The Old and the New: Comparing the Old Fnatic to Immortals

Since the first week of the North American League of Legends Championship Series, fans have been making comparisons between the Immortals and last year's Fnatic line-up.

Since the first week of the North American League of Legends Championship Series, fans have been making comparisons between the Immortals and last year’s Fnatic line-up. The similarities have multiplied over time, with Immortals putting up consistent and dominant performances in their region. But which of these two line-ups is really the stronger and smarter super team?

Fnatic’s Strong Points

The former Fnatic roster
The former Fnatic roster (Image credit:

Throughout their record-setting 18-0 run in the EU LCS, the old Fnatic lineup expressed many qualities that made them arguably the best team to ever come together in the Western League of Legends scene.

During their dominating performance, Fnatic showed us that having a decisive leader and shot-caller is very important. YellOwStaR was a pivotal player when it came to making the Baron calls that the team became so well known for. Their very impressive macro play, along with a very controlled aggression, was also in no small part thanks to this veteran support.

While YellOwStaR’s part on this team was huge, he was definitely not the only superstar playing for this European powerhouse. Mechanically, there was no weak link in this lineup, and therefore, as we saw in the later stages of this team, they could rely on any lane to carry their games. Febiven became a shining star thanks to his ability to win his lane and roam to the side-lanes, providing great pressure for his team. Rekkles, along with his before mentioned support, was always ready to take control of objectives while the rest of the team made plays elsewhere on the map. And lastly, Huni and Reignover’s partnership was by far the strongest pillar holding up this team’s play-making potential.

The Weak Points

While the old Fnatic was definitely a dominant force in the Western region, during the World Championship we quickly saw that they were not unbeatable. Even though their shot calling was very decisive, their communication was often not up to par with other teams. This was mostly due to the Korean duo: Huni could still speak very little of the English language at the time and often heavily relied on working with Reignover. This resulted in many teams adapting their play to focus on these two players, setting Fnatic behind.

The second biggest weak point for the team was at the same time one of their biggest strengths. Huni’s regular over-aggression was always a very make-or-break type of play for the team.  While it did often work out, allowing Fnatic to snowball their leads further ahead, we also saw the other side of the coin. When Huni got caught out while attempting to make a play, we could often see him tilt, or even try to repeat the process to make up for his mistakes, only giving the enemy more opportunities to work with.

Immortals Strong Points

Immortals NA LCS
Immortals with a fan (Image credit:

This year’s North American newbies, the Immortals, have so far had a very dominating performance. The team did not lose a single game until the 7th week of the split, to Counter Logic Gaming. They have shown a strong macro play similar to that of last year’s Fnatic, yet they still have a very different play style to the European team.

Immortals have thus far shown that they can play around all of their lanes. Whether it’s their carry top laner, impressive mid laner or their destructive bot lane, this team can do it all. Yet, even though the team is overflowing with star names, there is still a player that has managed to outshine the rest: WildTurtle has so far been performing above everyone’s expectations. With 92 kills this season so far, this ADC is 18 kills ahead of the next closest ADC in the league. Along with his 7.7 KDA ratio, he has been the best performing ADC of this split in North America.

Tying Immortals to the old Fnatic began with the very controversial move of both Huni and Reignover to North America. The players, especially Huni, have looked much more mature in the way they play the game this year.
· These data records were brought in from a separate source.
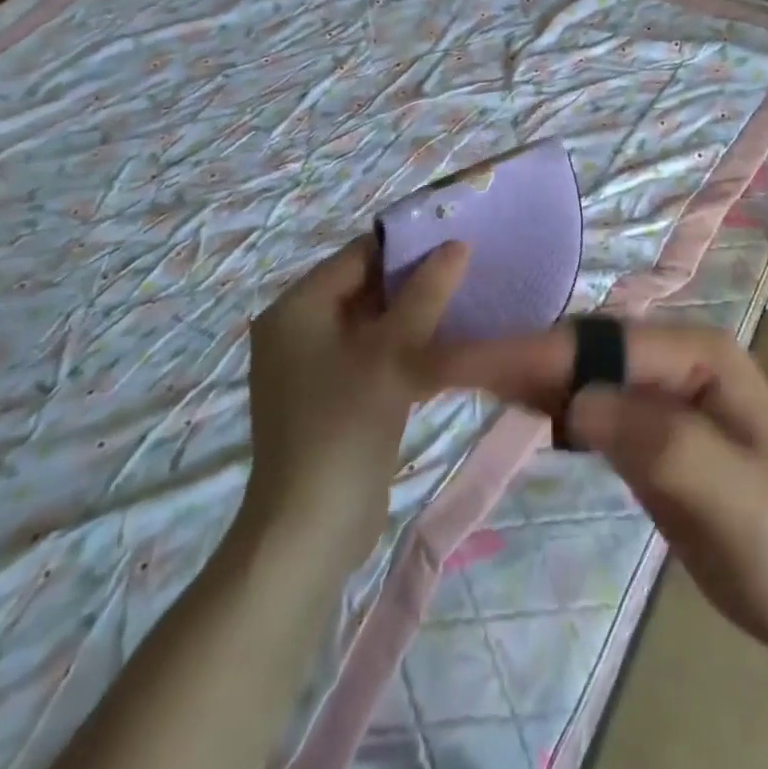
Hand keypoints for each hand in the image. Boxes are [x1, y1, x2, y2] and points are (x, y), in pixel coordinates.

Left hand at [244, 235, 468, 562]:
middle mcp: (300, 330)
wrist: (311, 528)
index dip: (407, 245)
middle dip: (416, 281)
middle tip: (469, 271)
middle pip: (365, 288)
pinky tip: (448, 349)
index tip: (456, 240)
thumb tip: (457, 246)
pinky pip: (373, 356)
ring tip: (466, 304)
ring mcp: (314, 367)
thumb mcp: (392, 353)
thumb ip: (426, 295)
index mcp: (298, 308)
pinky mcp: (333, 398)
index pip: (358, 255)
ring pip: (374, 324)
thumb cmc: (345, 423)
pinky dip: (406, 349)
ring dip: (416, 317)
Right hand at [422, 324, 767, 666]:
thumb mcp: (738, 500)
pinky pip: (590, 410)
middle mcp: (676, 361)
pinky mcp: (650, 435)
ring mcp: (662, 397)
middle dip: (515, 357)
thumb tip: (579, 402)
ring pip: (580, 375)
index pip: (598, 344)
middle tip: (440, 371)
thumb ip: (664, 443)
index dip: (527, 352)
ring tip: (459, 384)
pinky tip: (517, 414)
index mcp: (698, 354)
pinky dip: (549, 407)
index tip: (457, 364)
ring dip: (525, 379)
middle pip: (582, 350)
Huni has been making less mistakes in his lane and rather capitalizes on the enemy’s misplays, while Reignover has been able to work not just with one but every lane, playing around the team’s leads and carries.

The Weak Points

While maybe not looking as high in potential as the Fnatic squad, Immortals have been much quicker in finding synergy and therefore have less weak points in their play, but no team is without their flaws. Even though he has not been playing poorly, Pobelter has so far not lived up to the standard he created last year. With only a  few outstanding performances, it will be interesting to see how the team performs if WildTurtle breaks his stellar form.


Both of these teams have proven to be the best in their region at a point in time. They have both shown dominant performances, but which team is the stronger of the two?

The short answer is Immortals, but why? While not necessarily having better players, Immortals have shown a much faster growth in their style of play and better communication than Fnatic had during their time together. The drastic change in Huni’s play also makes a huge difference. As he has gained more experience, we see that he no longer overextends in lane and doesn’t make misplays after dying. Immortals are this year’s Western hope.